I have some code that was creating a numpy array from a list of lists. Depending on the user's interactions with our program, one of the columns in the list could contain strings, so I was casting the array to type np.object.  However, for very specific inputs, I was encountering a strange error:

ValueError: setting an array element with a sequence.

So I set out to take a closer look at what was happening and this is how I was able to reproduce the error:

>>>np.array(['asdf', 1.3456e-9]).astype('object')[1:].astype('float')
Traceback (most recent call last):
File "", line 1, in
ValueError: setting an array element with a sequence.


And more frighteningly:

>>> np.array(['asdf', 1.345678e-9]).astype('object')[1:].astype('float')
array([ 1.345678])


By this point, you probably see what's going on here.  Since I am _casting_ the array to type np.object, numpy is fitting all of the elements into equally sized blocks of memory that fit the largest string in the array.  The problem is that it doesn't seem to take the floating point values into account, so they are apparently cast to strings and tuncated when they are too large.  In the case above it appears that the underlying data representation would be numpy "|S8"since the float value coming back out is 8 characters wide.
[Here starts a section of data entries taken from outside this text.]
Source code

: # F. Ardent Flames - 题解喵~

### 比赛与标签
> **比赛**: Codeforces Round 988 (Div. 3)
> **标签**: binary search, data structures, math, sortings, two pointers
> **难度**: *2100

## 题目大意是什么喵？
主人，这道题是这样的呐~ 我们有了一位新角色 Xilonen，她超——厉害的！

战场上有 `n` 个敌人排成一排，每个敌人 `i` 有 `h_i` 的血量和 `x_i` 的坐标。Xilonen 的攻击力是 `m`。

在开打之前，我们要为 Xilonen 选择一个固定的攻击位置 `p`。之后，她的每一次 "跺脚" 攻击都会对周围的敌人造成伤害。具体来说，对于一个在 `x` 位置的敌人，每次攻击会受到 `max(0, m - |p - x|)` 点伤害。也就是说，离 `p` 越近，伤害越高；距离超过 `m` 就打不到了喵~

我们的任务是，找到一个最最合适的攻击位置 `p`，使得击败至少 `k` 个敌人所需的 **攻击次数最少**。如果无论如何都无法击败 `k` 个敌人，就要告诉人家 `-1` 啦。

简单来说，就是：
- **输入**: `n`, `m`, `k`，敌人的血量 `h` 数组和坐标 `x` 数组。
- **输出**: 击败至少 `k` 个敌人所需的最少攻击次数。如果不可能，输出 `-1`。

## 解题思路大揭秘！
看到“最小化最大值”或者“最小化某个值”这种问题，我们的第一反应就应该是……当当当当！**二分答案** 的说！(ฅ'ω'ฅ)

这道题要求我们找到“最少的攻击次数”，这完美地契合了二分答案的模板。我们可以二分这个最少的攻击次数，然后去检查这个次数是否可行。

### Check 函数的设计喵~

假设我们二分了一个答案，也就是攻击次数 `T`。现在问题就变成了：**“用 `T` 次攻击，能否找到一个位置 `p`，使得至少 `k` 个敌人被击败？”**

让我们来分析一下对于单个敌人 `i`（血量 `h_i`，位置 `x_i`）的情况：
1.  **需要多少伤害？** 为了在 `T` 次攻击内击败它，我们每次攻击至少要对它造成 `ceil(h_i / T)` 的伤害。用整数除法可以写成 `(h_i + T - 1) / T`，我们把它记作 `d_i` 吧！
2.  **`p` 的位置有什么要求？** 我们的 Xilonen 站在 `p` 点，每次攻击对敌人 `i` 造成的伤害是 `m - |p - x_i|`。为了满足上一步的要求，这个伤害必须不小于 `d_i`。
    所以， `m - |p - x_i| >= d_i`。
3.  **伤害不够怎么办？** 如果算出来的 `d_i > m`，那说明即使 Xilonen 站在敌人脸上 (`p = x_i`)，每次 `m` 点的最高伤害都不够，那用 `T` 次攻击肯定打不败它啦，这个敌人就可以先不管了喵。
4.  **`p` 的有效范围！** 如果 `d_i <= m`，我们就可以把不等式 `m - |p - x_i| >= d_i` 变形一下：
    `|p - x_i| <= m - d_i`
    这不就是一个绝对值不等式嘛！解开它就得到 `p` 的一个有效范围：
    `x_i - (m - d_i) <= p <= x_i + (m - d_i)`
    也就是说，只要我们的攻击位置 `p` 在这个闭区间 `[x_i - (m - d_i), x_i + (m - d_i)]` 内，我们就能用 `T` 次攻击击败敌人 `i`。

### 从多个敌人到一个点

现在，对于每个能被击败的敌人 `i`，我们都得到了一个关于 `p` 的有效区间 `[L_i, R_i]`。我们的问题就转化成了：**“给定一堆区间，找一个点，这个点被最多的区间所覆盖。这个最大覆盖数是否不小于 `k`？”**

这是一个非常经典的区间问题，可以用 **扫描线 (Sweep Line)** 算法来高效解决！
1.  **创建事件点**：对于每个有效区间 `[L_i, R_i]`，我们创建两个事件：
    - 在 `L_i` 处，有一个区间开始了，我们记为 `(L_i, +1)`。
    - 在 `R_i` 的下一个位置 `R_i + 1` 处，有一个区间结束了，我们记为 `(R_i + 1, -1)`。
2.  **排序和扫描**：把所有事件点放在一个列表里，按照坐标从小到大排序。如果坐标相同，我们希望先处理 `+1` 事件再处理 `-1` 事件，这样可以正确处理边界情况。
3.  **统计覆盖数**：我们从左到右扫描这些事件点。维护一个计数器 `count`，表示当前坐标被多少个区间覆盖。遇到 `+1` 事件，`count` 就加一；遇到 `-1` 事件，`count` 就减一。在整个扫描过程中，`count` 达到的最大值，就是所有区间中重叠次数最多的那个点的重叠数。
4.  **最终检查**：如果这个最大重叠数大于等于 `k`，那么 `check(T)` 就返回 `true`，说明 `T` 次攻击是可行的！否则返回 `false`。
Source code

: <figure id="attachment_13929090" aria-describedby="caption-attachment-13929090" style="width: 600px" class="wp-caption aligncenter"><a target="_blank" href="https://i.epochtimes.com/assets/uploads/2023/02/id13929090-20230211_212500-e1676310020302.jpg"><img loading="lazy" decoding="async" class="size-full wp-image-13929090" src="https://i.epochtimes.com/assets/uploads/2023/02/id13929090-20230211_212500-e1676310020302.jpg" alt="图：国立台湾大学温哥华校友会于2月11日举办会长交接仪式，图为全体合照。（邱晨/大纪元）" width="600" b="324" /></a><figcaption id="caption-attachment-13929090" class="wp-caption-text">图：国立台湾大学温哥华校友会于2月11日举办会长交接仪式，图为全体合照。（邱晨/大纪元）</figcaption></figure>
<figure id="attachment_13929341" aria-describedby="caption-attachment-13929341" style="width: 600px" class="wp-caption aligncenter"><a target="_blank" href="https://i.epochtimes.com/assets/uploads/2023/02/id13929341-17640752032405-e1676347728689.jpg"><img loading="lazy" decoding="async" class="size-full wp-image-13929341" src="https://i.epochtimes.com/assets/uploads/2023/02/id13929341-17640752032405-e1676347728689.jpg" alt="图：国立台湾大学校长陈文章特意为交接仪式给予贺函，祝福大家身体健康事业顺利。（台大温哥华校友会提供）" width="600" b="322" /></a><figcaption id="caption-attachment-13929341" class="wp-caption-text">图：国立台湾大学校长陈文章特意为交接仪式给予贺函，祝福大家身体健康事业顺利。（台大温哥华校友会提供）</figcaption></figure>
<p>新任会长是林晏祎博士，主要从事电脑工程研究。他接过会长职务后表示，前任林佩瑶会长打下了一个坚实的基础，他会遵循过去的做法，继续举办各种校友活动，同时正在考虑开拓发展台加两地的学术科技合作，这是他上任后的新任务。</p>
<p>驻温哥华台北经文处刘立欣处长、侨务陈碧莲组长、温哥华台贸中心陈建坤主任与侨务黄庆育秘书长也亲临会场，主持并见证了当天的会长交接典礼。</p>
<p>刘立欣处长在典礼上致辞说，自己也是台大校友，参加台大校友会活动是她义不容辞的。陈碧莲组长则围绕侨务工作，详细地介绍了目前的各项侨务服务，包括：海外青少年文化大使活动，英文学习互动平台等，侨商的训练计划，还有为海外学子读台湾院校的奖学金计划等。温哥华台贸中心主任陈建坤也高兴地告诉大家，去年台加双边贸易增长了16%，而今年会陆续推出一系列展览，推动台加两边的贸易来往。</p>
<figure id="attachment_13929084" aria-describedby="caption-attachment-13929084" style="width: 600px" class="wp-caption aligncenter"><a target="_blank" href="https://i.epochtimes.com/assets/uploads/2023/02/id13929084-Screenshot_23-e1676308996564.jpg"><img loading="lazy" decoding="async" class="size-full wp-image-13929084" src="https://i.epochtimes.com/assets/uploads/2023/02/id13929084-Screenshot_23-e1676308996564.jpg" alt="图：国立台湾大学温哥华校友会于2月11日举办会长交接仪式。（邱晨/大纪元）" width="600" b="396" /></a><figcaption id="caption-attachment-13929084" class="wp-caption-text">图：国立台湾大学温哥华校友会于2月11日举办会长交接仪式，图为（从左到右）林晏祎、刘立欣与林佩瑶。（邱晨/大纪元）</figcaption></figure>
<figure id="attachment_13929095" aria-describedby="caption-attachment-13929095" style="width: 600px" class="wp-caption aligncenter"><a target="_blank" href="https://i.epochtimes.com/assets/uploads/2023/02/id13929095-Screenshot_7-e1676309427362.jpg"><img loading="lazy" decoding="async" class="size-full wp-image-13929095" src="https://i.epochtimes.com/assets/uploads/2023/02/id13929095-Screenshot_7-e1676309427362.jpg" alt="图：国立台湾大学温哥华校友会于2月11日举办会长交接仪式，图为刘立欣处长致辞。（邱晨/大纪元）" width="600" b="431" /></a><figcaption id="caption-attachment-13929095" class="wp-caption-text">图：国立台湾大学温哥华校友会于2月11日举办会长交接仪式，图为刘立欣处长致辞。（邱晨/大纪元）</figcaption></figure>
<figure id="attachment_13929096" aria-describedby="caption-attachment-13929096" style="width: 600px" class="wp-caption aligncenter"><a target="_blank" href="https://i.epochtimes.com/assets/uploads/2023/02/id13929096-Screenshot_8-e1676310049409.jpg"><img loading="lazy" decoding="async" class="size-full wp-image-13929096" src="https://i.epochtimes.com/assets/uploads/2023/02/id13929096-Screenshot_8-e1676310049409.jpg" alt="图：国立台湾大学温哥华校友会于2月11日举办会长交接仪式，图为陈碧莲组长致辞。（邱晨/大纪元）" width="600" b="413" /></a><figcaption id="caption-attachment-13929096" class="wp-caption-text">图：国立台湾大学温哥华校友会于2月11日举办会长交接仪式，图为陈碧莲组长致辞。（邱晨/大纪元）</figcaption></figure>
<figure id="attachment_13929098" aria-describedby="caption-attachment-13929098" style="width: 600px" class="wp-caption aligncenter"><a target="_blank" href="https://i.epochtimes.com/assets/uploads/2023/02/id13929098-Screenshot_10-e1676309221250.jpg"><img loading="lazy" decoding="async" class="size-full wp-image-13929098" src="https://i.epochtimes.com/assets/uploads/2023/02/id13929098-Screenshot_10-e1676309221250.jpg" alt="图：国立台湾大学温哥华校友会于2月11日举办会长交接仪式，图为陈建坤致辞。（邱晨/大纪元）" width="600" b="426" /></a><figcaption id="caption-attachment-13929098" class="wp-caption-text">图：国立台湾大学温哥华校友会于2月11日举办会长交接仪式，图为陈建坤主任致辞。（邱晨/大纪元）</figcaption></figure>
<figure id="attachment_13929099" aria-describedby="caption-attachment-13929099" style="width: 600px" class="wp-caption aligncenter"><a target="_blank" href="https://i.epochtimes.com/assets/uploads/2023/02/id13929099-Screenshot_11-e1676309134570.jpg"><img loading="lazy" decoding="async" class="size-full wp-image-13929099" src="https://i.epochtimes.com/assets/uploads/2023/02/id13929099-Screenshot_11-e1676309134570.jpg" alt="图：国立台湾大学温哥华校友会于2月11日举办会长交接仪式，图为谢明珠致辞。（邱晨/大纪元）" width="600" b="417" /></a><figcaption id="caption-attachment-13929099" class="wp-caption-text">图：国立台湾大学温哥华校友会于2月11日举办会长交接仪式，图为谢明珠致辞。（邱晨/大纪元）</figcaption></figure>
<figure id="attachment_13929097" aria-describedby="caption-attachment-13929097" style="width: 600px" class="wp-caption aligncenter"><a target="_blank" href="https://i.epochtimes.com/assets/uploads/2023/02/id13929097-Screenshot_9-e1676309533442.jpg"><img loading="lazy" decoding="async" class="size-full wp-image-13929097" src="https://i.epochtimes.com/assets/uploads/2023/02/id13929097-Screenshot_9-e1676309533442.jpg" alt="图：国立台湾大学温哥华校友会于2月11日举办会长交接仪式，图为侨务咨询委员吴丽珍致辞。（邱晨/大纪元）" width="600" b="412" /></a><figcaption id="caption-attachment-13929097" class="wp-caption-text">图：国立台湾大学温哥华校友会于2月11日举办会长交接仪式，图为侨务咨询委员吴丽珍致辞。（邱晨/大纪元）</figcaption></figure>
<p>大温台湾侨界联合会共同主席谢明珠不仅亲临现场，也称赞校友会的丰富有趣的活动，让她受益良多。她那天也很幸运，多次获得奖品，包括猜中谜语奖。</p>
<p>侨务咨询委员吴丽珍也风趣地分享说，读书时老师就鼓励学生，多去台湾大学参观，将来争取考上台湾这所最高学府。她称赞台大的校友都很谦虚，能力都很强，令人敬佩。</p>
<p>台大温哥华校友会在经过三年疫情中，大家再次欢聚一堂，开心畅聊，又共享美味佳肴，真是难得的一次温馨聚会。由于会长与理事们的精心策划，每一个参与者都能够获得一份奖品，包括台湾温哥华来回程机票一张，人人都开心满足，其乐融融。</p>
In another example, we see that when the largest string is long enough, the whole float representation gets stored and properly casted.

>>>np.array(['asdfasdfasd', 1.34567e-9]).astype('object')[1:].astype('float')
array([ 1.34567800e-09])


The message here is never to cast a mixed type array to np.object. Rather, create it with that type to begin with so numpy knows how much memory to allocate for your floating point values.

>>> np.array(['asdf', 1.3456789123456e-9], dtype='object')[1:].astype('float')
array([  1.34567891e-09])